I just wanted to follow up because, obviously, things are moving at a good pace in terms of 523, 689 will be coming in to the clinic and some of the earlier-stage stuff. Cash is strong at the moment, but are you looking to partner these in the near term? Or will you continue to invest? With R&D going up to $110 million to $120 million, it's going to go pretty quickly. So a little bit of guidance on partnering would be great.

Christian Hogg

Well, yes, R&D is going up to $110 million, $120 million. But you got the China business generating a lot of cash. You've got partners giving us a lot of cash as well. So the net loss for next year is $19 million to $52 million, right, somewhere in there. It'll probably end up in the $40 million somewhere, I imagine, maybe the high 40s. So the cash we've got at the moment is plenty to see us through next year and well into the year. Probably 2020, I would imagine. I think on partnering, we're in no hurry. We're actually in discussions on a bunch of stuff with regards to the Syk inhibitor, mainly in the context of combinations and kind of nonexclusive collaborations to look at how that compound does with other interesting compounds in the field of hematological cancer. So it's about building a data set, a proof-of-concept data set. I think once we've built that up to being a deep data set, it will be an extremely valuable asset. Looking around, you've got Gilead, you've got to Takeda, they're the only two other players of note working on Syk. They're moving quite quickly, so we have to move quickly, too. But I think Syk, over the next 12, 24 months as our data set emerges, we will be seen as really the only unpartnered Syk inhibitor that's far along. And so I think we would be high potential for big partners coming and looking to collaborate with us. But we want to be in a strong position with a strong data set to be able to then decide if that's what we want to do or do it ourselves. We can decide later.

Susie Jana

Just taking the view if Lilly - just going back to fruquintinib, if Lilly doesn't take the program, what's your global plans for fruquintinib?

Christian Hogg

We're charging ahead. We're charging ahead.
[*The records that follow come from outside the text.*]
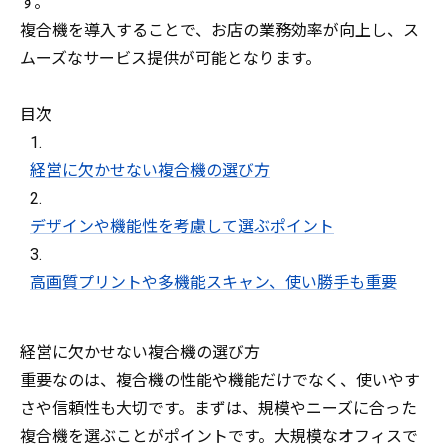
す。
複合機を導入することで、お店の業務効率が向上し、ス
ムーズなサービス提供が可能となります。
目次
経営に欠かせない複合機の選び方
デザインや機能性を考慮して選ぶポイント
高画質プリントや多機能スキャン、使い勝手も重要
経営に欠かせない複合機の選び方
重要なのは、複合機の性能や機能だけでなく、使いやす
さや信頼性も大切です。まずは、規模やニーズに合った
複合機を選ぶことがポイントです。大規模なオフィスで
And actually, deep down, I kind of hope they don't because what we've got is - the deal that Lilly has, if they exercise the option, is a deal that we did back five years ago, when we were a much smaller company and it's actually quite a good deal. I think one of the reasons that they wouldn't do it is because of the conflict with Cyramza. It's not because it's not a good deal, it's a great deal that they would get. So it's more that conflict with Cyramza. And also, they'd have to be on the line for a massive global development plan, which would be a big investment for them on the back of having just done the same thing for Cyramza. And if there's an overlap, it maybe doesn't make any sense. So we are moving ahead as if they will not exercise their global option. So the Phase I bridging study already started at the end of last year. We expect that by the time the FALUCA study reports, that will be complete, will be Phase II ready. Actually, we may even decide to identify some innovative combinations. That's really what we're most interested, is fruquintinib in combination with other targeted therapies like savolitinib, for example. Fruquintinib and savolitinib in clear cell - or renal cell carcinoma, in our view, is a very exciting combination. It has great potential in combination. So we might get to a point where late this year, we see Lilly is not going to exercise, we finish our Phase I bridging study and we're ready to just get quite aggressive in some combinations. And that leads to another thing that we are doing at the moment, which is starting to build up our clinical regulatory organization in the United States. We've - historically, we've run all global development under our control from China working with CROs and third parties around the world, we've concluded now that we actually have to put our organization on the ground in the U.S. to be in readiness for this. So as sulfatinib goes into Phase II, as fruquintinib starts to potentially get into some interesting global development and U.S. development, we want people on the ground to run that for us.